Tadano was already well versed in the behaviors and nuances of their primary audience; however, they knew that for their truck crane launch to be a breakout success, they needed to know even more about their buyers.
As a result, Tadano asked Thrive to take the audience-segmentation even further by breaking the audience down into individual roles.
In order to understand Tadano’s primary audience—crane rental companies—with more granularity, Thrive drilled down into three specific roles within that audience: owners, branch managers, and operators. Each role was concerned with a slightly different aspect of the new truck crane. Using data gleaned from the discovery process, we developed an evergreen campaign message which we then unpacked with separate-yet-related messages to each individual role.
Return on investment
Utilization and reliability
Comfort, capability,
and ease of use
Since the truck crane was still in production in Japan, there was no photography available for us to use. So in order to bring our creative direction to life, we collaborated with Tadano’s Sweden-based 3D design team to render true-to-life 3D images of the truck crane that we could use in both the tease and launch phases of the campaign.

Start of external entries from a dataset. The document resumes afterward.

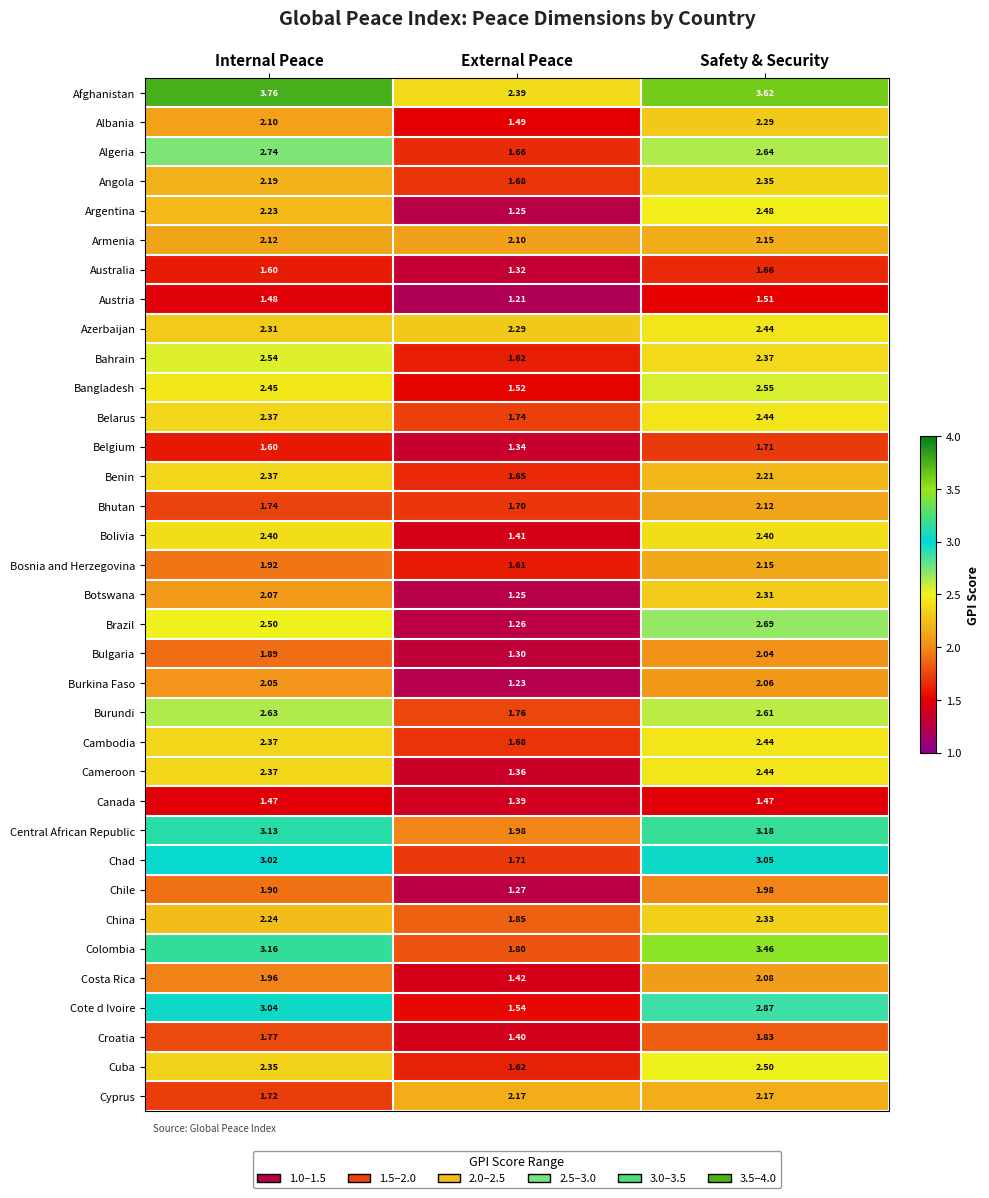

Rank the categories by Bangladesh value from lowest to highest.

External Peace, Internal Peace, Safety & Security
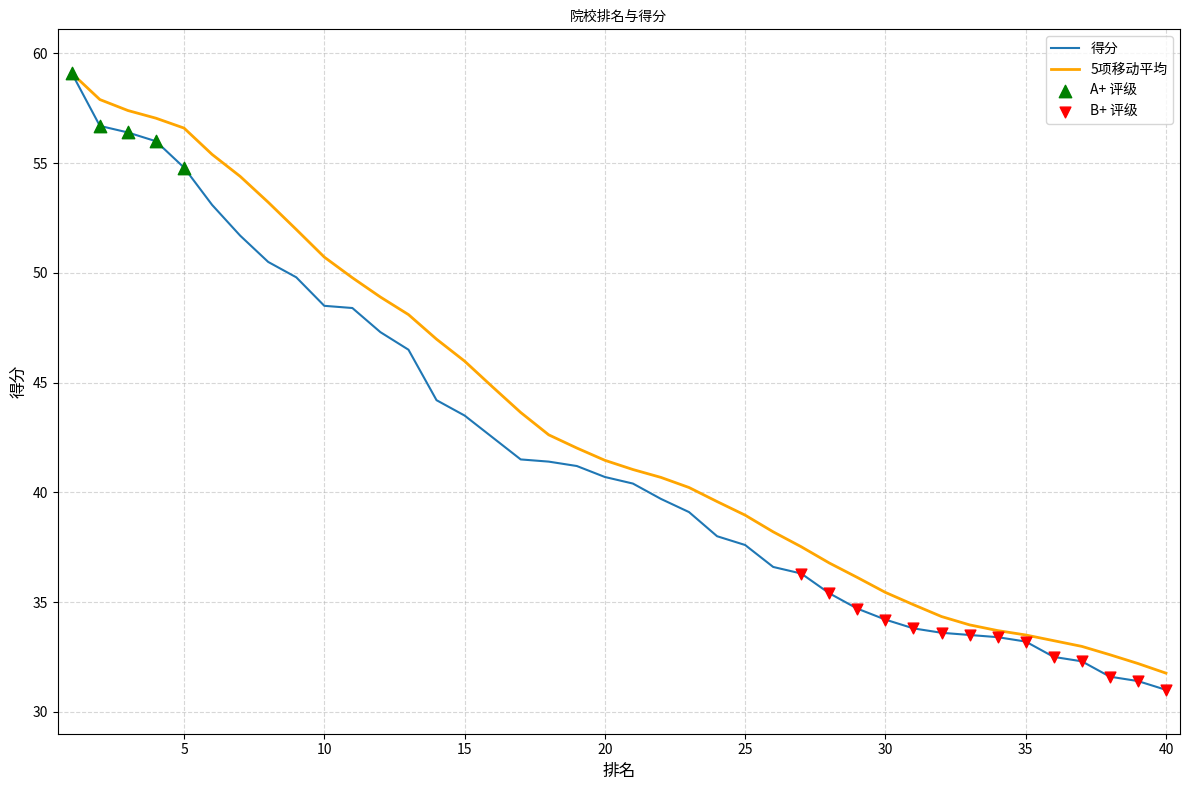

Which series has the widest spread of values?

得分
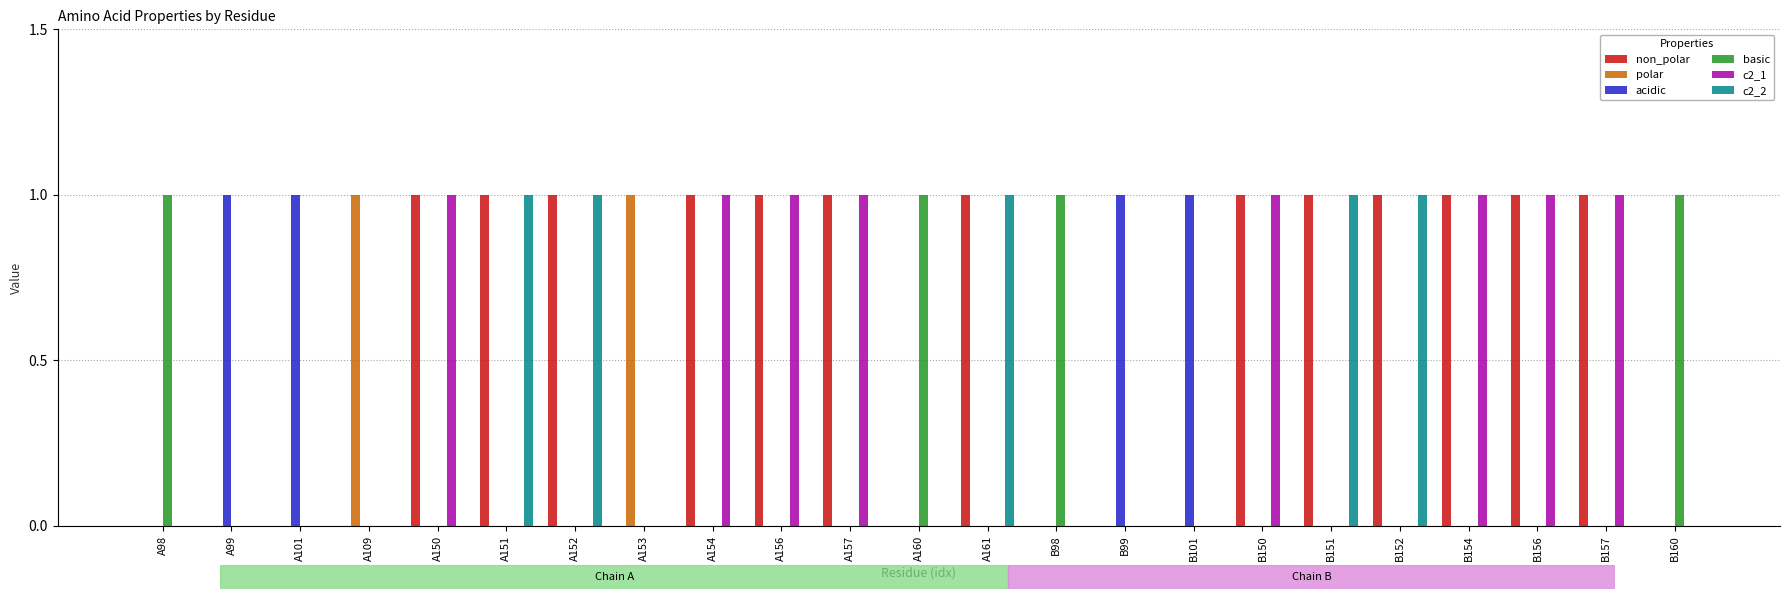

Reading right to left, transcribe all the data shown in this chart.

non_polar: 0	1	1	1	1	1	1	0	0	0	1	0	1	1	1	0	1	1	1	0	0	0	0
polar: 0	0	0	0	0	0	0	0	0	0	0	0	0	0	0	1	0	0	0	1	0	0	0
acidic: 0	0	0	0	0	0	0	1	1	0	0	0	0	0	0	0	0	0	0	0	1	1	0
basic: 1	0	0	0	0	0	0	0	0	1	0	1	0	0	0	0	0	0	0	0	0	0	1
c2_1: 0	1	1	1	0	0	1	0	0	0	0	0	1	1	1	0	0	0	1	0	0	0	0
c2_2: 0	0	0	0	1	1	0	0	0	0	1	0	0	0	0	0	1	1	0	0	0	0	0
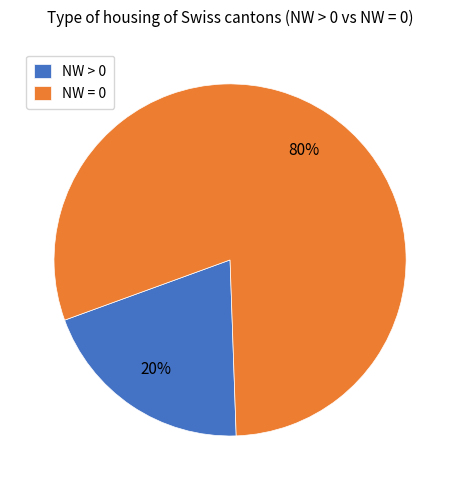

Count the number of slices in the pie.

2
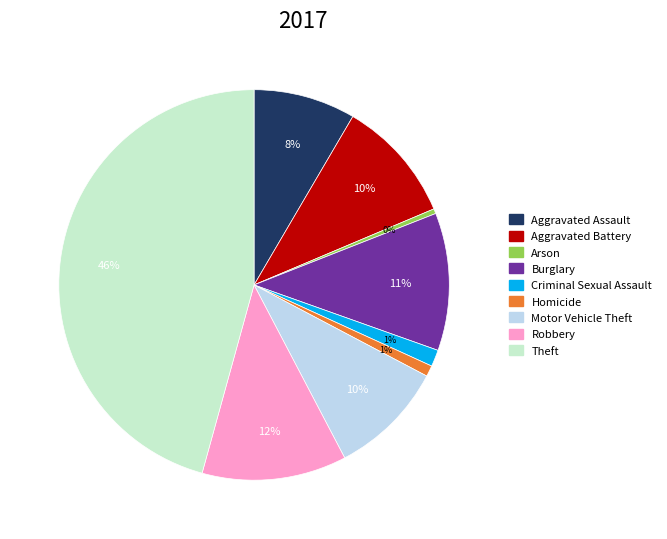

Approximately how many times larger is the value at Robbery compared to Aggravated Battery?

1.2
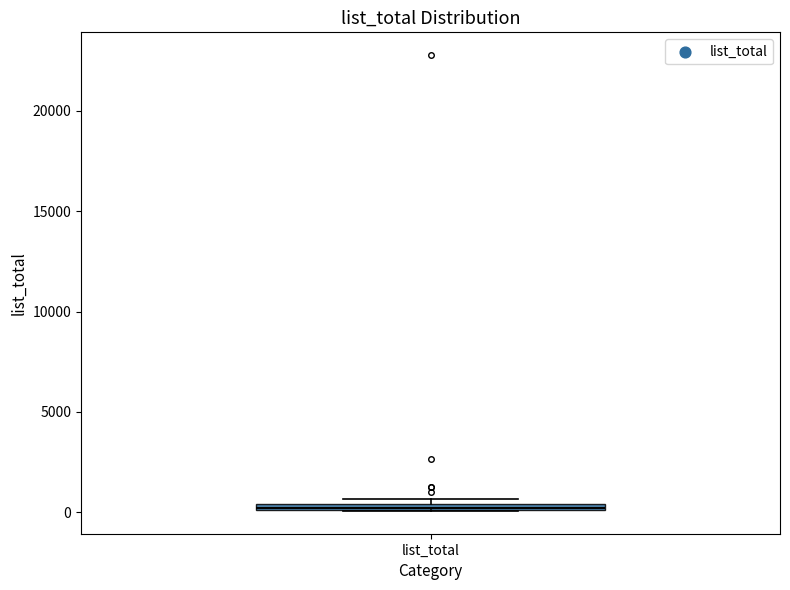

Where is the lower edge of the box for list_total on the y-axis? The values are not printed on the chart, so give them approximately, as read against the axis.

0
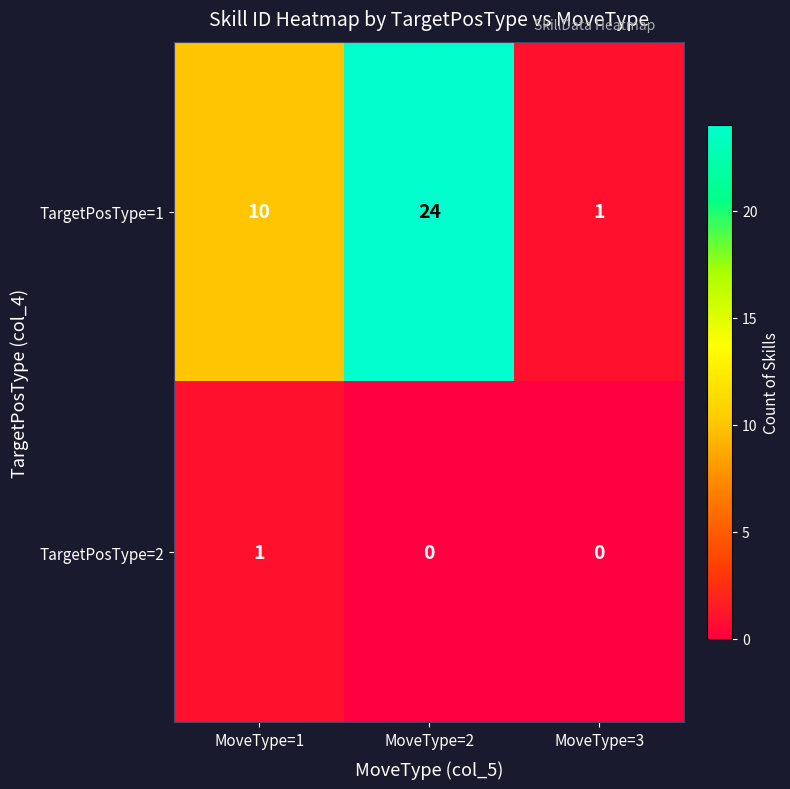

List the series in order of their peak value, highest first.

TargetPosType=1, TargetPosType=2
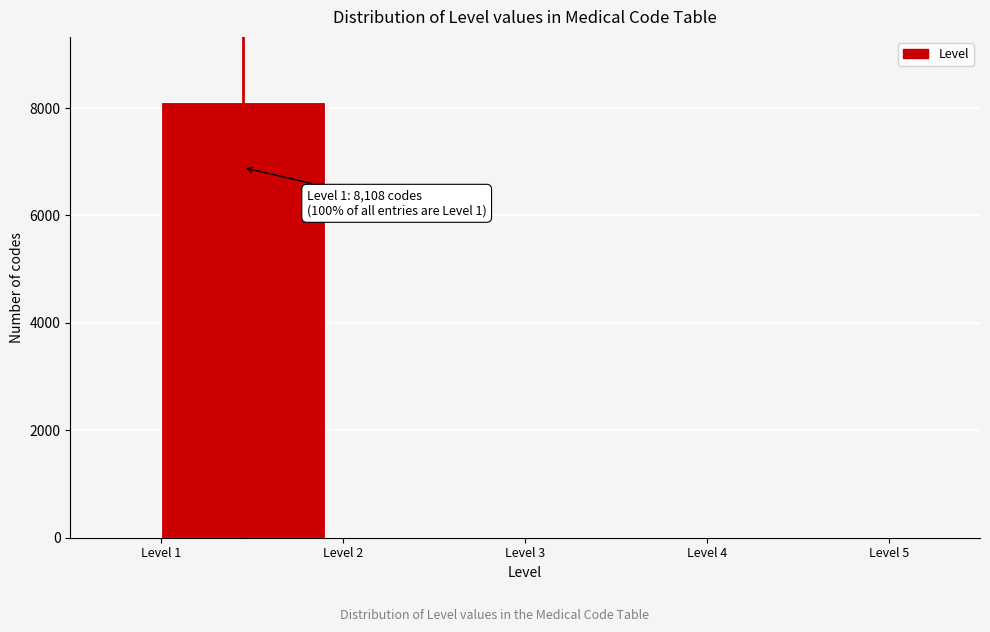

Reading left to right, list all the values displayed in this chart.

Level 1=8108	Level 2=0	Level 3=0	Level 4=0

By providing detailed direction and feedback via collaborative Zoom-and-Figma-based design sessions, we were able to help produce an assortment of renders that allowed us to show various features of the crane.
Tadano came to Thrive with three specific campaign goals in mind: educate new customers, inform existing customers, and generate orders for a certain number of cranes. In order to meet each goal, we knew we had to devise a campaign that appealed to both logic and emotion.
We began with an internal brainstorming session that identified that Tadano faced two marketing challenges rather than one. Building upon that discovery, we then crafted two How Might We (HMW) questions that allowed us to rally around a campaign North Star.
The answer to these questions helped the Thrive team bring the campaign to life.
To build awareness and anticipation, we broke the overarching campaign into two phases: tease and launch. In the tease campaign, we utilized intrigue and mystery to tease what was coming with a headline that instructed potential buyers to “Reach for What’s Next.” What’s next, of course, is the future—a future that has the specific roles for Tadano’s audience in mind, which are reflected in the corresponding campaign headlines.
Since the primary campaign goal was truck-crane preorders, connecting the messaging strategy with audience-segmentation exercise was key. We worked with Tadano’s internal email marketing and Pardot teams to ensure the right emails with the right messages got to the exact right audience roles. The result was a significant bump in open rates when compared to their standard awareness campaigns and an average read rate of approximately 70 percent across all sends.
When Tadano’s new truck crane launched to the public, curious buyers were met with a campaign that promised “A Crane Built for the Way You Work.” Continuing the audience-segmentation exercise we began in the tease campaign, we then focused subsequent campaign headlines and artwork on individual buyer roles concerned with individual features of the crane. The result was a highly specific, highly impactful campaign that met every single goal we set.